01:40:21.000 | And an opinion I saw in a couple places was, like, if you care about -- like, you've chosen to do serving of inference yourself and not do, like, just API calls, then maybe you should make mloops a core competency of your company.
01:40:38.000 | And you're going to want to do something more, like, building it out of the, like, Kubernetes-affiliated ecosystem of open-source tools or other open-source things, like Q-Ray to do -- to run Ray on Kubernetes for serving, or Selden Core to run that on -- again, on Kubernetes as your container orchestration layer.
01:41:03.000 | But given how, like, painful that is and the fact that there are so many people who are trying to run a relatively similar workload, you might consider, like, either of two kind of tiers of managed services, either the, like, white-glove end-to-end kind of cloud provider approach, the oldest one, Amazon SageMaker, more recently, Vertex AI from Google.
01:41:25.000 | I'm sure there's an Azure version that I'm forgetting.
01:41:29.000 | There are also, from some startups, a sort of more toolbox-y approach, a less end-to-end approach, in part because it's not, like, integrated all the way at the layer of the, like, actual hardware like the cloud providers are.

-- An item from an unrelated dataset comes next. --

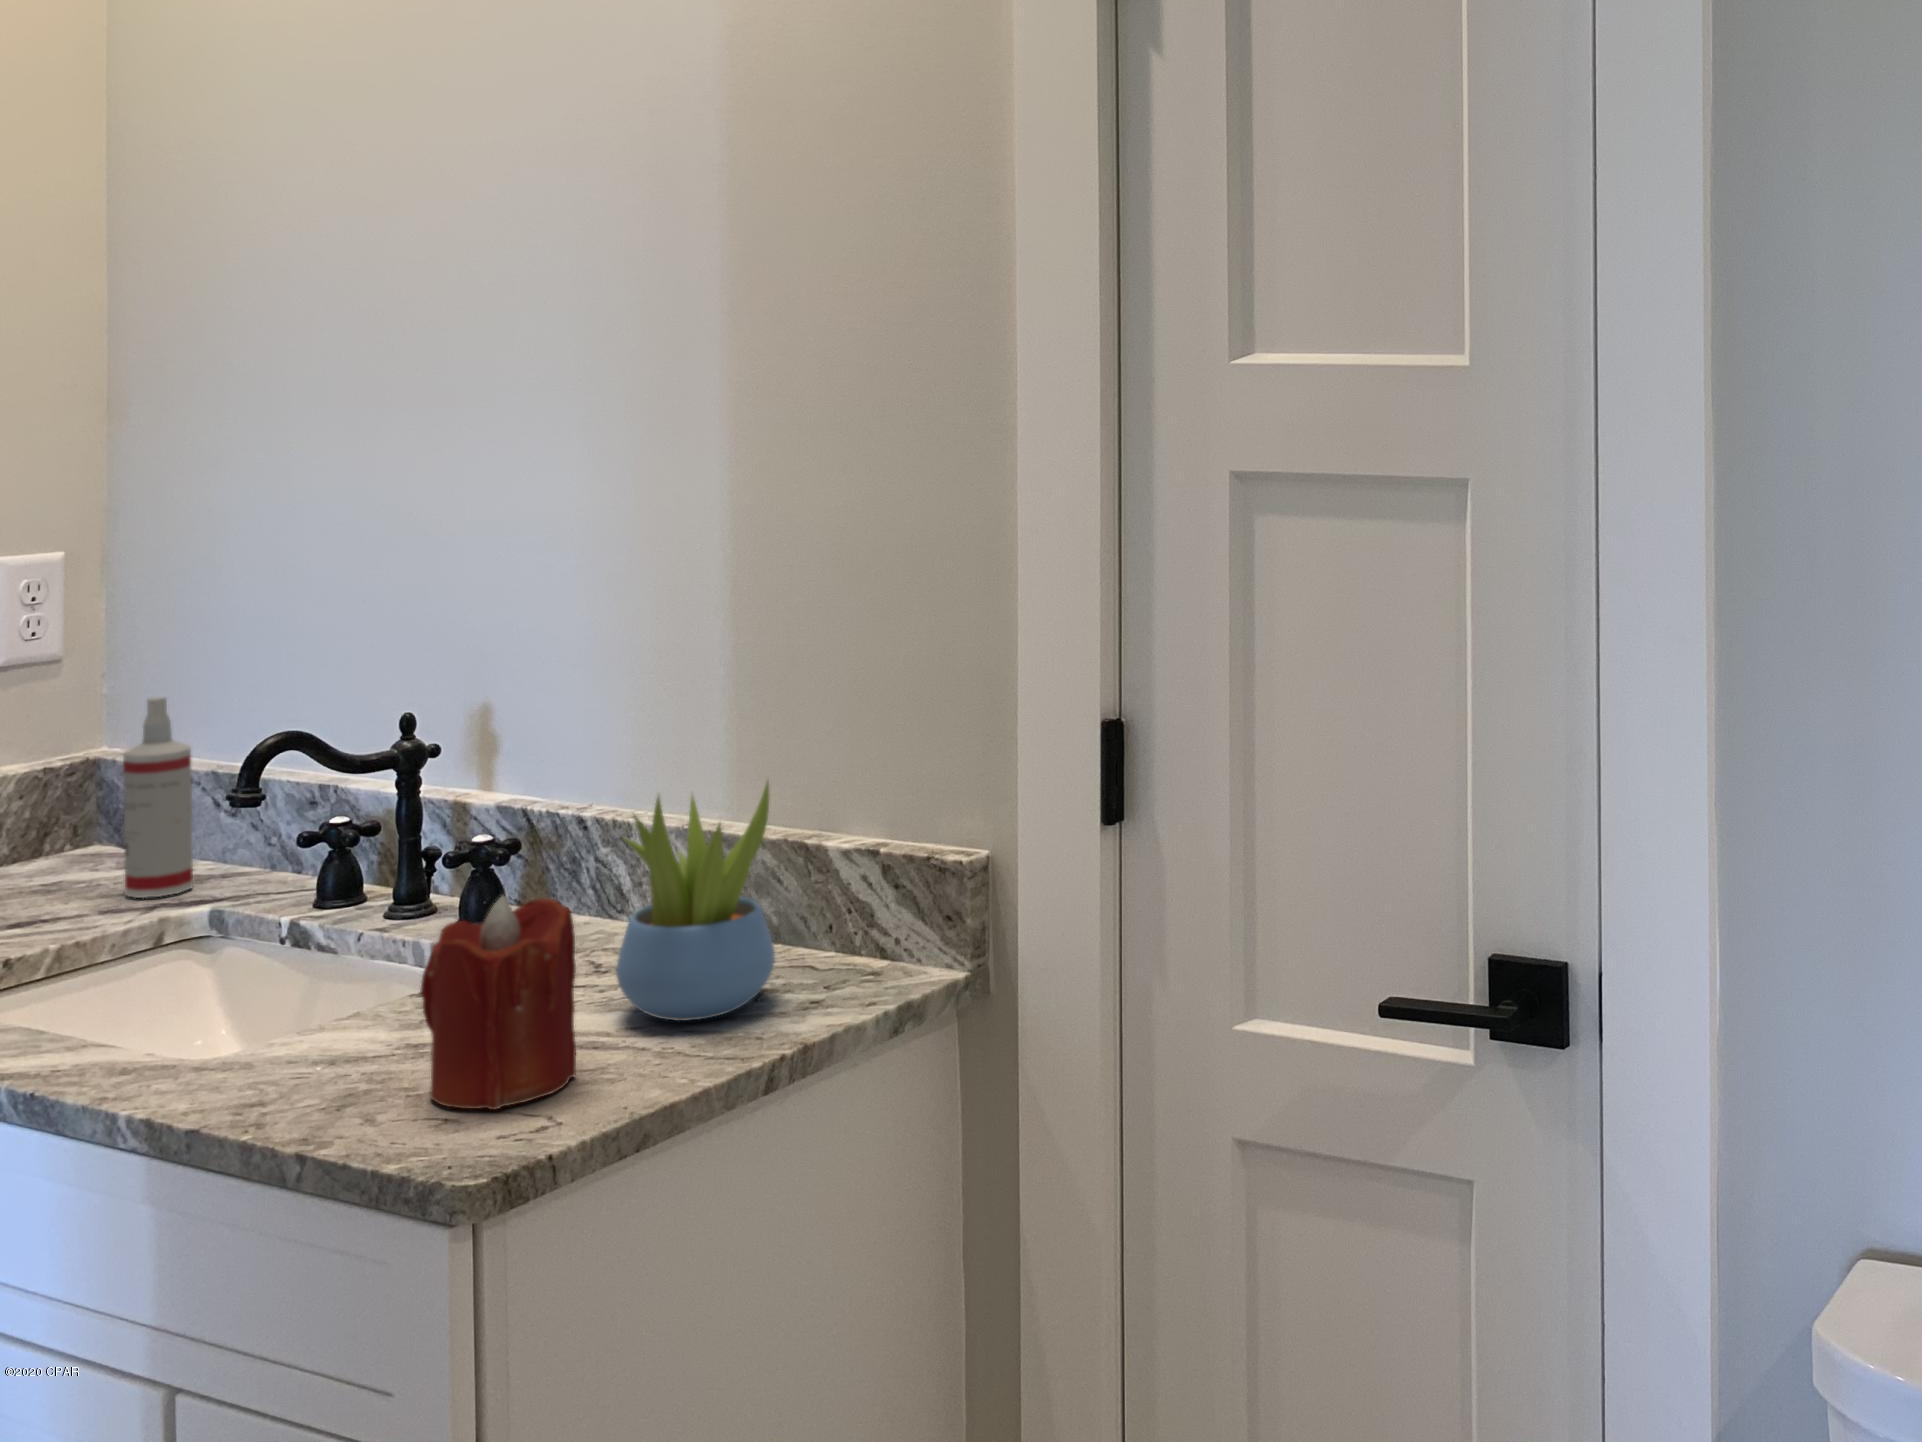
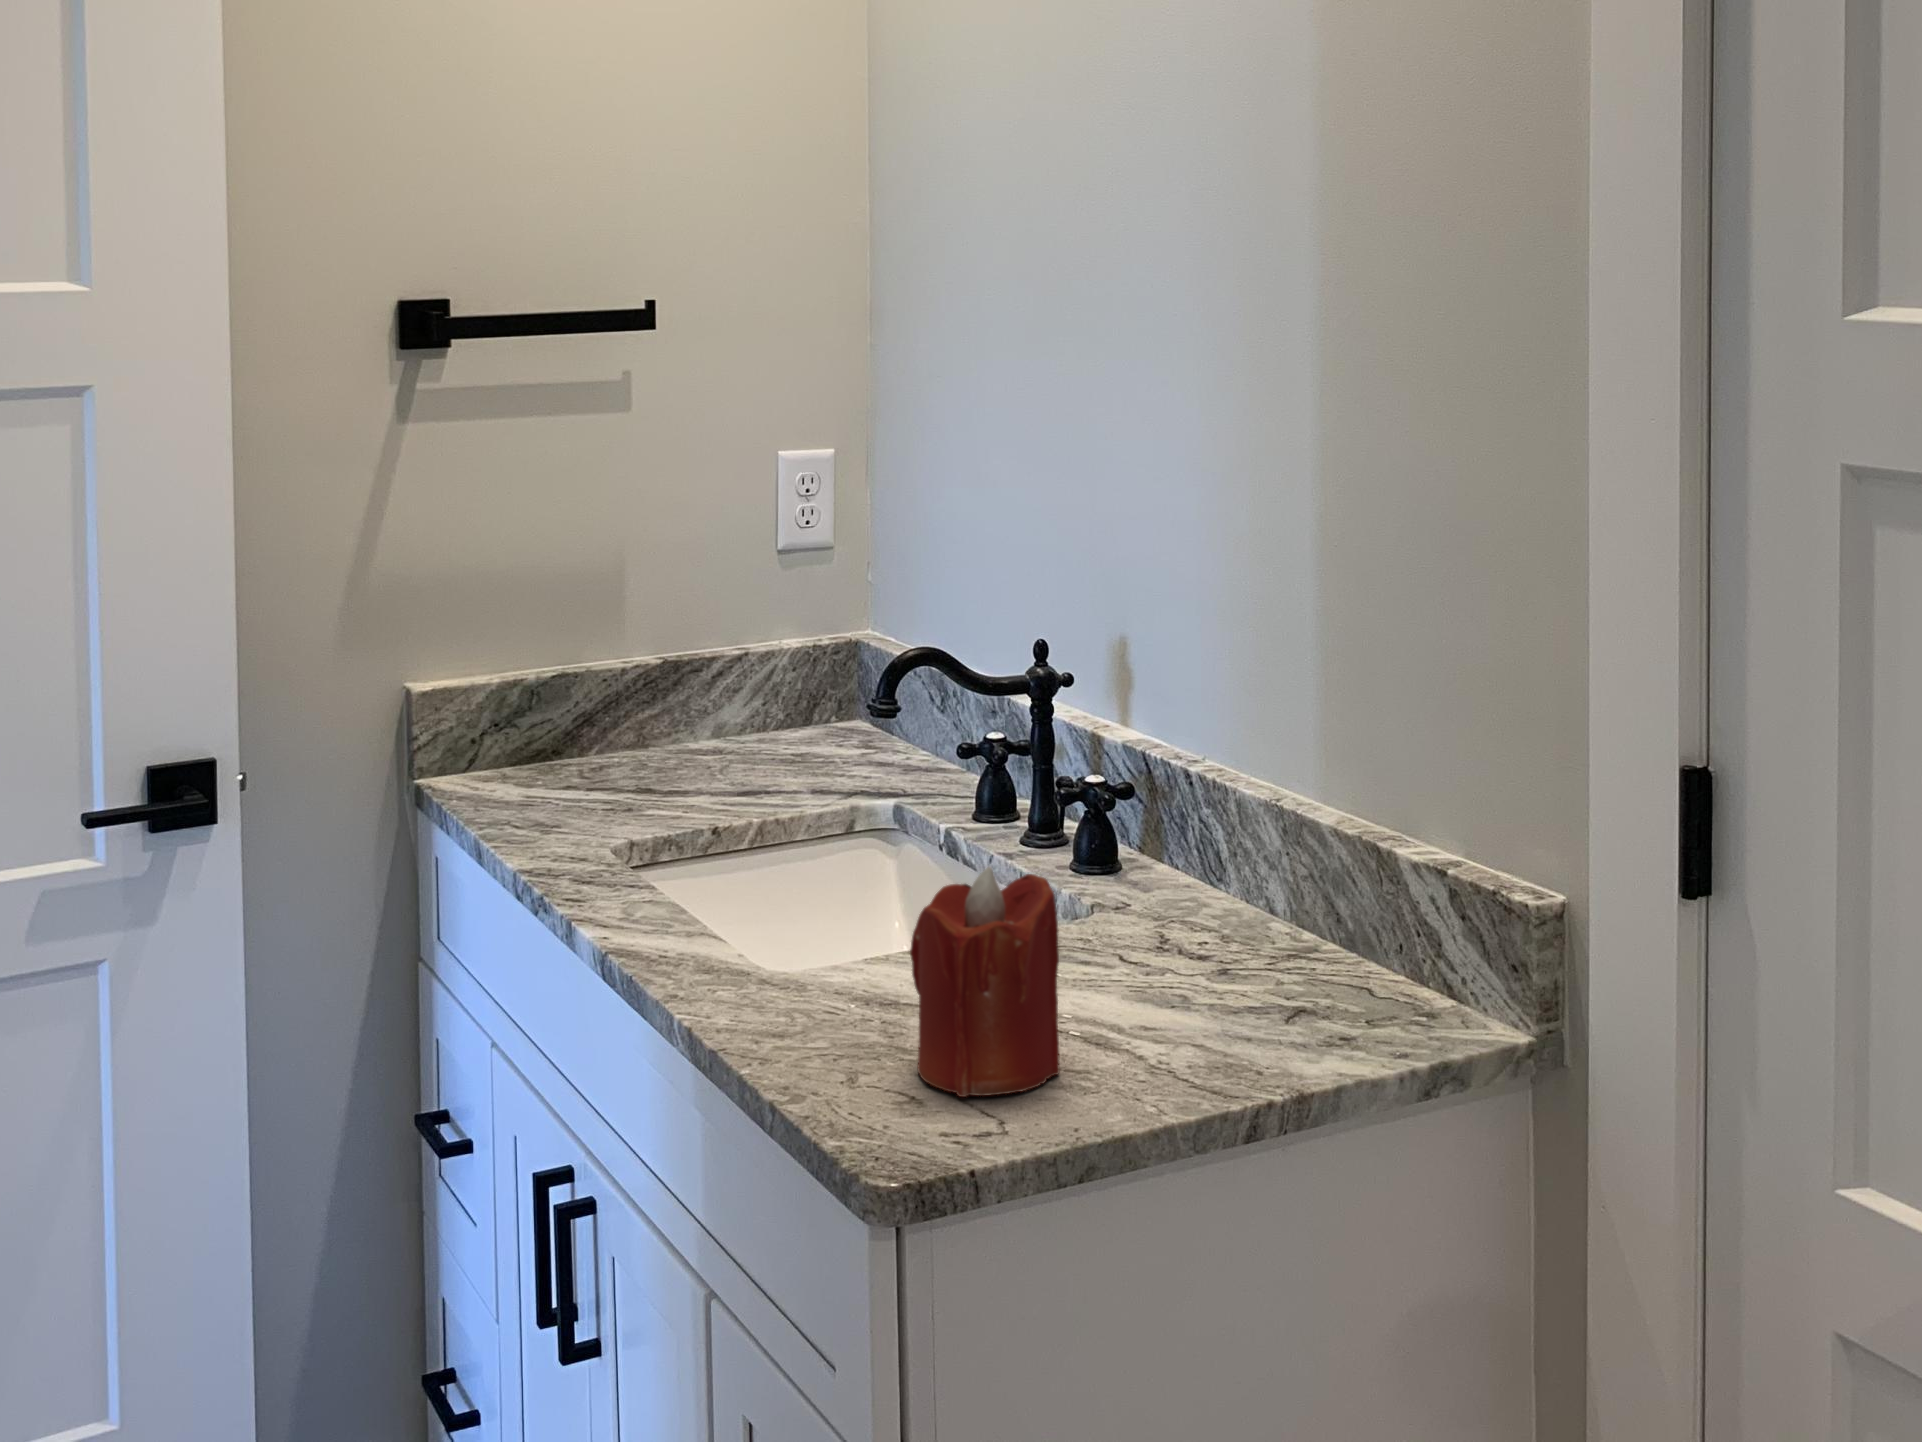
spray bottle: present [123,697,193,898] -> none [841,594,900,783]
succulent plant: present [616,782,775,1021] -> none [1139,773,1307,1033]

01:41:40.000 | So, Bento Cloud, Selden, and AnyScale, AnyScale being a managed version of Ray, Selden offers a managed version of Selden Core, Bento Cloud, managed version of Bento ML.
01:41:53.000 | So, depending on where you want to -- maybe you have a really great, sweet deal with GCP, and so Vertex is the right choice.

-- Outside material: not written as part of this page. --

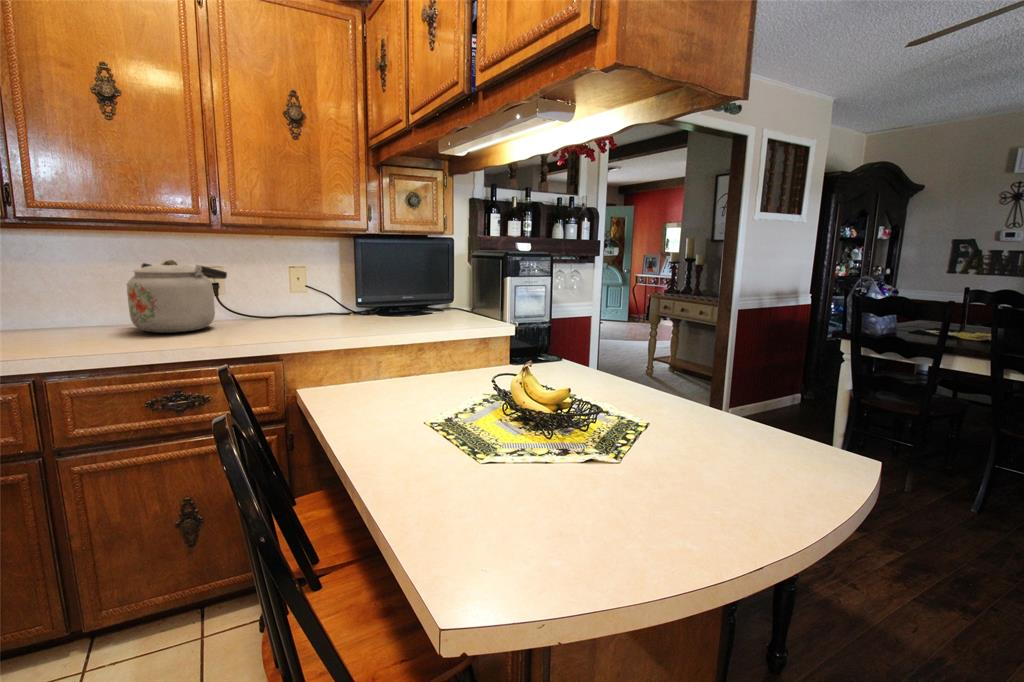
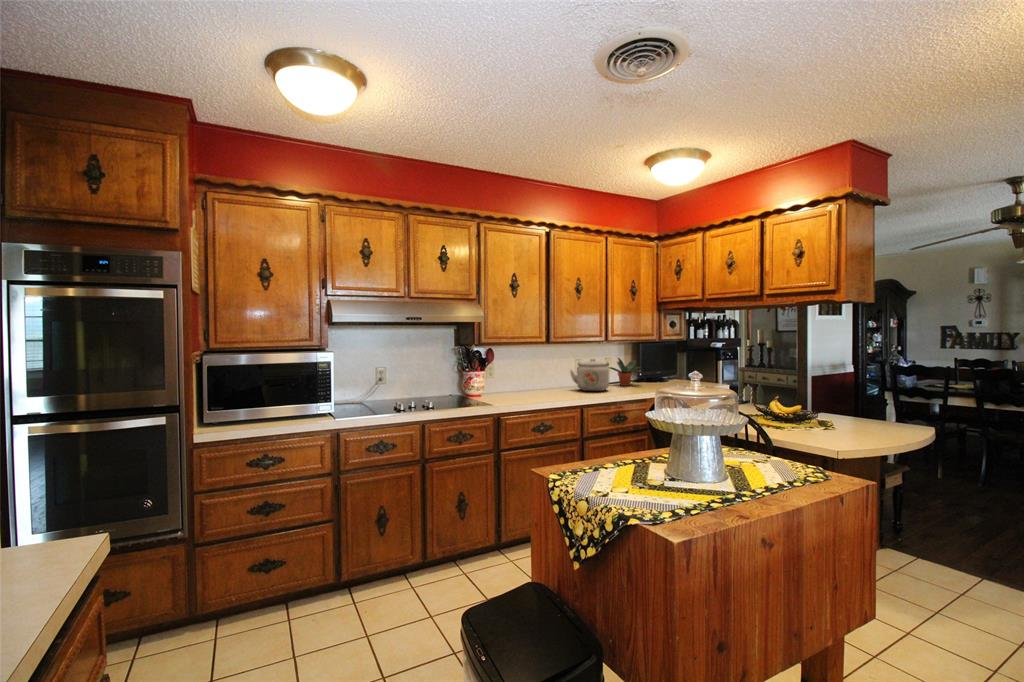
potted plant: none [260,260,336,320] -> present [608,358,640,386]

01:42:04.000 | But, yeah, I think from -- I have had limited experience with these things because I've tried to keep my life simple and happy.
01:42:11.000 | But if you're -- if you end up in this space -- I've seen some nice things and played around with RayServe and AnyScale.
01:42:21.000 | Ray's the tool that a lot of people use for cluster management for training.
01:42:26.000 | So, a lot of the teams that train the foundation models use Ray.
01:42:29.000 | And so, there's kind of, like, a natural competency for them, both in the open source library and AnyScale as a layer around that.
01:42:39.000 | So, maybe it'd be a good choice for inference as well.
01:42:44.000 | All right.
01:42:46.000 | So, rather than take questions, I think I'm going to do a five-minute break in which you can ask me questions up here while we all get a little stretch, maybe a little air.
01:42:57.000 | And we'll come back for the rest of the OWL in five minutes.